Enunciado:
Escribe la continuación de la columna sobre la corrupción en México, empezando justo después de su última oración.

Texto de lectura:
☆ ☆ ☆ ☆
Contratiempo | Ana Francisca Vega
El Universal
Los análisis que en los últimos años ha hecho la Auditoría Superior de la Federación de la cuenta pública son contundentes. Su trabajo ha sido, en buena medida, la materia prima de algunos de los trabajos periodísticos más completos y documentados sobre corrupción en México. Pero no pensemos en corrupción en genérico. Los mexicanos la vivimos todos los días. Corrupción en México ha significado niños a los que, en vez de tratamientos de quimioterapia, se les ha puesto solución salina; mujeres a las que nunca se les detectó cáncer de mama a tiempo porque el aparato para hacerlo no operaba en un hospital que se inauguró, pero que jamás funcionó; jóvenes que tuvieron la “mala suerte” de estar en el lugar y hora incorrectas y que hoy están en la cárcel porque “a alguien había que culpar”. Son Juan Mena padre y Juan Mena hijo, muertos en el socavón del Paso Exprés en Cuernavaca, son los niños de la guardería ABC, los periodistas asesinados y los miles de víctimas que hemos acumulado en el país.
Evidencia hay de sobra. Organizaciones, medios de comunicación y ciudadanos han servido de Ministerios Públicos durante años. Hay libros publicados, pruebas, testigos, evidencia pura y dura sobre algunos de los casos de corrupción más oprobiosos.
“Se llenarían las cárceles si los perseguimos”, dice el presidente electo. ¡Qué bueno! En una de esas, dejamos salir a las personas encerradas injustamente o por delitos menores y el Poder Judicial hace su trabajo y metemos a la cárcel a aquellos que cometieron alguna ilegalidad en beneficio propio o de su proyecto político.
☆ ☆ ☆ ☆
Datos a examinar:
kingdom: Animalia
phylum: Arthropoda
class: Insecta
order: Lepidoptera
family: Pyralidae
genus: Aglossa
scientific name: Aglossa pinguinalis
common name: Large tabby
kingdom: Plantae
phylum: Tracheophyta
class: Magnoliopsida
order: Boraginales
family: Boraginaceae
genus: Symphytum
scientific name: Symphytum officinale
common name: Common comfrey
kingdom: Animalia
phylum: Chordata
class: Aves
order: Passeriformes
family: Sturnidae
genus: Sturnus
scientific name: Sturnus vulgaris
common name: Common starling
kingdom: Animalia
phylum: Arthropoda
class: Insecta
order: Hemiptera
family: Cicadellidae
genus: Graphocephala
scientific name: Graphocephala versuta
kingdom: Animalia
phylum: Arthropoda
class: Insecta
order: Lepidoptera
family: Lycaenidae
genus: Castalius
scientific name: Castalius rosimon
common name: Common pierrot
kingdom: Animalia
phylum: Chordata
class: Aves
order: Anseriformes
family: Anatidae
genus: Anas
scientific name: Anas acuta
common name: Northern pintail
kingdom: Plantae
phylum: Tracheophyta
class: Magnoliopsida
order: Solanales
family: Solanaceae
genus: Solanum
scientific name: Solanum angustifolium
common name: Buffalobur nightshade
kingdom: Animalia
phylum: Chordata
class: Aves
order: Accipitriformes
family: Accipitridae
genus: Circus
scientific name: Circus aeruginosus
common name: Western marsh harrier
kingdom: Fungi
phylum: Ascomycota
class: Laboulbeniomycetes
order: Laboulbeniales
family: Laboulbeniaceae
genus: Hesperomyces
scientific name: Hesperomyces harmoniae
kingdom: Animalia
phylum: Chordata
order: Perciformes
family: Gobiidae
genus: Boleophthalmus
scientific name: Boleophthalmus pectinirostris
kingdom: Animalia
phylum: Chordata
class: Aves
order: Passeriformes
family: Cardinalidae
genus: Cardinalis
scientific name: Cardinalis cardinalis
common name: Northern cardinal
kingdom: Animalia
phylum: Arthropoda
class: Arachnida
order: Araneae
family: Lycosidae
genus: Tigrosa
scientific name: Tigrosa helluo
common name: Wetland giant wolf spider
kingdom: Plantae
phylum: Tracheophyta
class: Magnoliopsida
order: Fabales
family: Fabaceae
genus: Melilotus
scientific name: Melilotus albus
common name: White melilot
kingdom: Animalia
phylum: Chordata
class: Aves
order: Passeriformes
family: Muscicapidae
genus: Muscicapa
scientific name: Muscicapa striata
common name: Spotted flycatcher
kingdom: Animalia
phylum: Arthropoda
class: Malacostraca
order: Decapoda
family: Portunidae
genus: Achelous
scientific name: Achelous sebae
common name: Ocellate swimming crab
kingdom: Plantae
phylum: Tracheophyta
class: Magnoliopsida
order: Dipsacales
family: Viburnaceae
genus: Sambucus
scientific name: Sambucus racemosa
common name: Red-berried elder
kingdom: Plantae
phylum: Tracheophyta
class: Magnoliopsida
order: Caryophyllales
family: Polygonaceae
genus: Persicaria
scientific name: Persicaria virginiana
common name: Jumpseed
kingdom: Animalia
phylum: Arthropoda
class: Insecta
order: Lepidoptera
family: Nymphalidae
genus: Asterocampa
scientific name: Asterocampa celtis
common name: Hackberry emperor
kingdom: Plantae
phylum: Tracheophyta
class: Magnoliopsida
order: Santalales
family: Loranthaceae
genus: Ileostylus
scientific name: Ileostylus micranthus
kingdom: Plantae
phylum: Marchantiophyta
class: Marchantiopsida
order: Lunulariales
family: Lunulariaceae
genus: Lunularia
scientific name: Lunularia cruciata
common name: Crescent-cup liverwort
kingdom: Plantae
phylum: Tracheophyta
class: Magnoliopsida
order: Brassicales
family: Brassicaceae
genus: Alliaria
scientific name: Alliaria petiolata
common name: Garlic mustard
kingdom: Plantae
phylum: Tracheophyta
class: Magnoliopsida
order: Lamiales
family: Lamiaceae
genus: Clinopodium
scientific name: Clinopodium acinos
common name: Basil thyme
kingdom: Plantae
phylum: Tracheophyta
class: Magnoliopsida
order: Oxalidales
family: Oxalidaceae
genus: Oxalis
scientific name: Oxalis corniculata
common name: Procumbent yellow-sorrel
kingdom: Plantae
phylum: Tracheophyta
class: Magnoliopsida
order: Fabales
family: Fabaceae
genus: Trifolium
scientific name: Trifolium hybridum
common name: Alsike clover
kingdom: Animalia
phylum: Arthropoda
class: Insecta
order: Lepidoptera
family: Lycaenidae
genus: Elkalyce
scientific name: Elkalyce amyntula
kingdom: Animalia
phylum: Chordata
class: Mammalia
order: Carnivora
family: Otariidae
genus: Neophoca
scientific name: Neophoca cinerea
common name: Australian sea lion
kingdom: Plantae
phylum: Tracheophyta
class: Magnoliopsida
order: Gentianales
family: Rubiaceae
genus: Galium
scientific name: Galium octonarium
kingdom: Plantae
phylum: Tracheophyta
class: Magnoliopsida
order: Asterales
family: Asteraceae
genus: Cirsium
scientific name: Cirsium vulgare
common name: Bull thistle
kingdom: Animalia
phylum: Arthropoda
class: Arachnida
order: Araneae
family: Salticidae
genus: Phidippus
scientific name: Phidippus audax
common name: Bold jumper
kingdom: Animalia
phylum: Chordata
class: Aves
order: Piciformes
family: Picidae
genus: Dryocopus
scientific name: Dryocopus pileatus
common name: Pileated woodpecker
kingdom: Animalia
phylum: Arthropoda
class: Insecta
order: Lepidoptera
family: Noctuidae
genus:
☆ ☆ ☆ ☆
Resultado:
“No podemos perder tiempo con eso”, dicen algunos de sus seguidores. “Hay mucho por hacer, sería distraernos demasiado”, “le haríamos más daño al país que beneficios”, “sería conspirar contra la estabilidad política del país”, “empantanarnos”, ha dicho el propio López Obrador. El argumento no podría ser más equivocado. De entrada, porque la sociedad civil organizada, medios de comunicación y ciudadanos de a pie llevan ya años dando esa batalla. No aprovechar esos avances —lo que se ha invertido, lo que se ha logrado— no tiene otro nombre que retroceso. Abandonarlos nos deja solos frente a una sola certeza: la repetición. No habría mayor daño que ese.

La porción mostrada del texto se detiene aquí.